Triste atitude de uma intelectualidade que tem o cinismo de dizer que é "progressista", querendo um povo pobre caricato portando uma "cultura" imposta de cima.
Uma "cultura" americanizada, que mistura o pior da Flórida com o pior do Paraguai (de preferência o Paraguai do atual presidente Horácio Cartes), e que os "pensadores bacanas" definem como "cultura transbrasileira".
"Transbrasileira" é o sinônimo do "transnacional" de Fernando Henrique Cardoso, do mesmo PSDB de Aécio Neves, José Serra e Geraldo Alckmin que a intelligentzia finge odiar.
"Americanização" não é o mesmo que "antropofagia", porque, no primeiro caso, as referências estrangeiras são decididas "de cima", através das programações de rádio e TV e das páginas da imprensa popularesca.
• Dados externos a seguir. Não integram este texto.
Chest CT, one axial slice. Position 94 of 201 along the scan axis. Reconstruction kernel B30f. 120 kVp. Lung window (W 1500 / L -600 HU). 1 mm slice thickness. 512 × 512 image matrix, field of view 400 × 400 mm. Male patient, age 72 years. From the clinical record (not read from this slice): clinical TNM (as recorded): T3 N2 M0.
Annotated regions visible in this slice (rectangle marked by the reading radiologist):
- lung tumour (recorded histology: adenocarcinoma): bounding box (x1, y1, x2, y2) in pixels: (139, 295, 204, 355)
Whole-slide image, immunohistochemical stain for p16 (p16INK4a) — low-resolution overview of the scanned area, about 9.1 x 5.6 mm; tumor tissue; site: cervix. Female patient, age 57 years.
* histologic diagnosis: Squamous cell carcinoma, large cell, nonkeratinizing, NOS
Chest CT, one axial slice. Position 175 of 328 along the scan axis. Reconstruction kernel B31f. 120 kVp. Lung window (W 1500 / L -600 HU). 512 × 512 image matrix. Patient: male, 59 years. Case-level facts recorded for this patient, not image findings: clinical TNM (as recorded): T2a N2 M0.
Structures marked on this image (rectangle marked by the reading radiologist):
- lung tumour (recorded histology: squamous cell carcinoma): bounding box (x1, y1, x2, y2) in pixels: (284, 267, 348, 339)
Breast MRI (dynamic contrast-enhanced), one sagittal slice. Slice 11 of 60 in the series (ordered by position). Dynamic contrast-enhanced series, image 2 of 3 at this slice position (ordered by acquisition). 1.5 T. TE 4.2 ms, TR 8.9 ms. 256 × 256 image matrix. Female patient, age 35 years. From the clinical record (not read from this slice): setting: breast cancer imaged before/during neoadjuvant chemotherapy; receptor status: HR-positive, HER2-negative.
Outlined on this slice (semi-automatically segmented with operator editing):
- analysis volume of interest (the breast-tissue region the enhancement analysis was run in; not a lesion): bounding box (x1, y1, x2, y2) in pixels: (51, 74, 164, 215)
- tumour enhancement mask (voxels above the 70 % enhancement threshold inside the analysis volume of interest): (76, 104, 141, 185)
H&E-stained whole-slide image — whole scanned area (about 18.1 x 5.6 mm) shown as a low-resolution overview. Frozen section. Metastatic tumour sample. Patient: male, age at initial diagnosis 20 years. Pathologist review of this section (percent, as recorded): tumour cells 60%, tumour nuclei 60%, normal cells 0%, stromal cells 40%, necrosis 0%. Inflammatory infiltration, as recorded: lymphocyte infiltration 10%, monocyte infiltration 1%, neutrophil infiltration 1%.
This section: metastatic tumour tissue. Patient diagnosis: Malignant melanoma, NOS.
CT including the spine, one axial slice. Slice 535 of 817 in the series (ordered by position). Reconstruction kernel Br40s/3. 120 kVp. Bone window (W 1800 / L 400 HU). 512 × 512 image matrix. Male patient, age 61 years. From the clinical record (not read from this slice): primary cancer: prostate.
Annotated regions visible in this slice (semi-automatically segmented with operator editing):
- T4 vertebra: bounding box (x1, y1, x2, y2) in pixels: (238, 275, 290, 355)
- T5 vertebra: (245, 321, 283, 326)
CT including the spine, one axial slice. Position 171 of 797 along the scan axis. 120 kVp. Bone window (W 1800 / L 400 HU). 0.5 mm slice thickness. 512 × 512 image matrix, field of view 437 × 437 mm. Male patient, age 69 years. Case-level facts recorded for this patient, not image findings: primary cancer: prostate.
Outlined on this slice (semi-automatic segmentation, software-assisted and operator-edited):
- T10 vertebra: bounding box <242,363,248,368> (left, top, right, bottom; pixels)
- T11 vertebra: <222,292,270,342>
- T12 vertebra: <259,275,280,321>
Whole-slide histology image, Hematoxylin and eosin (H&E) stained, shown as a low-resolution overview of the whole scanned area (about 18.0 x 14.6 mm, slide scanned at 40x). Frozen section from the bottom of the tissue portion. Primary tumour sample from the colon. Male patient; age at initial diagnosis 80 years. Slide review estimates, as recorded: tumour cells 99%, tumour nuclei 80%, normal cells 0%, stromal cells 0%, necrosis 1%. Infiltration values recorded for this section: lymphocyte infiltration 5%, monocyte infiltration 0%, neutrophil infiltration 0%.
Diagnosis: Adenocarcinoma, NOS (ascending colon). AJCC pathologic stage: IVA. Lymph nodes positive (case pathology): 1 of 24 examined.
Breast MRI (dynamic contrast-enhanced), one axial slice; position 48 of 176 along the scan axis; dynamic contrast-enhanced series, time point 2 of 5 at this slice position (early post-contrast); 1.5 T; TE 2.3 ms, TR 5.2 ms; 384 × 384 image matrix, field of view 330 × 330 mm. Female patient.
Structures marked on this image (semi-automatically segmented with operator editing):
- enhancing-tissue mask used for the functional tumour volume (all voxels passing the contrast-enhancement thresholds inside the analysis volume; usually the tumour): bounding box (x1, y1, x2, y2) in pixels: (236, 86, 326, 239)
A "americanização" que foi sempre o princípio da "cultura brega", que reúne princípios de colonização, terceirização e precarização, tem por objetivo derrubar identidades culturais brasileiras.
Tende transformar o povo pobre em caricatura, com apetite consumista exagerado, apegado aos valores grotescos e medíocres e desprovido de verdadeiro ativismo social.
É esse o objetivo desse desmonte do patrimônio cultural brasileiro, feito já nos bastidores da Era Lula e Dilma por intelectuais que, pouco antes, aprendiam uma visão claramente mercantilista da cultura.
É como diz o ditado: "cultura fraca, povo fraco".